Classifying the classifier: dissecting the weight space of neural networks

TL;DR

This study explores the high-dimensional weight space of neural networks by training meta-classifiers to identify training setup properties from weight patterns, offering new insights into model interpretability and a large dataset for future research.

Contribution

It introduces a novel approach using deep meta-classifiers to analyze neural weight space and provides a large dataset for further exploration.

Findings

Meta-classifiers can identify training hyper-parameters from weight patterns.

Weight space contains discernible signatures of training variations.

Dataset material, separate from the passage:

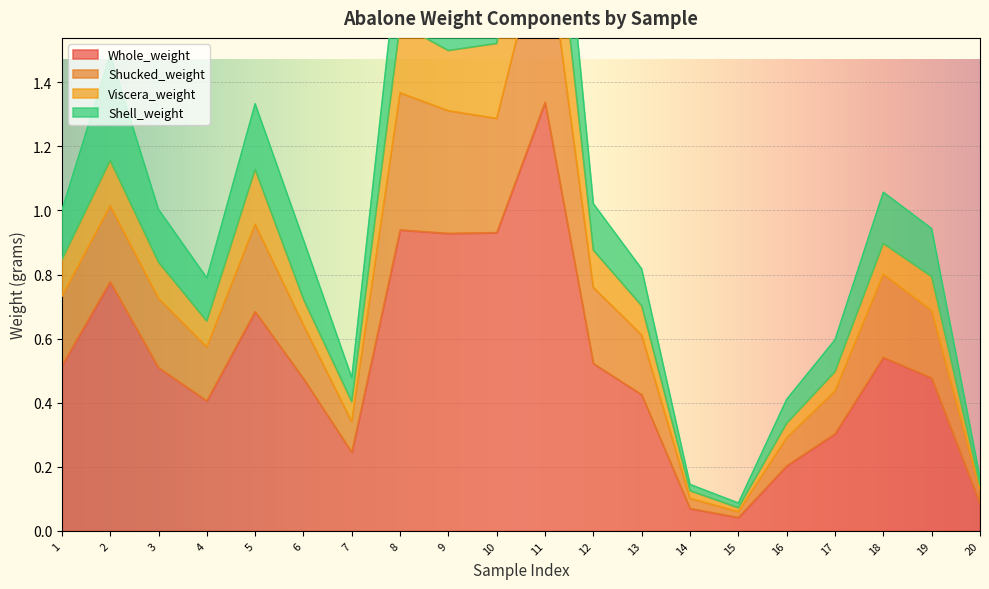

What is the difference between the maximum and minimum values in the Viscera_weight series?

2.2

The approach enhances explainability of neural network training processes.

Abstract

This paper presents an empirical study on the weights of neural networks, where we interpret each model as a point in a high-dimensional space -- the neural weight space. To explore the complex structure of this space, we sample from a diverse selection of training variations (dataset, optimization procedure, architecture, etc.) of neural network classifiers, and train a large number of models to represent the weight space. Then, we use a machine learning approach for analyzing and extracting information from this space. Most centrally, we train a number of novel deep meta-classifiers with the objective of classifying different properties of the training setup by identifying their footprints in the weight space. Thus, the meta-classifiers probe for patterns induced by hyper-parameters, so that we can quantify how much, where, and when these are encoded through the optimization process. This provides a novel and complementary view for explainable AI, and we show how meta-classifiers can reveal a great deal of information about the training setup and optimization, by only considering a small subset of randomly selected consecutive weights. To promote further research on the weight space, we release the neural weight space (NWS) dataset -- a collection of 320K weight snapshots from 16K individually trained deep neural networks.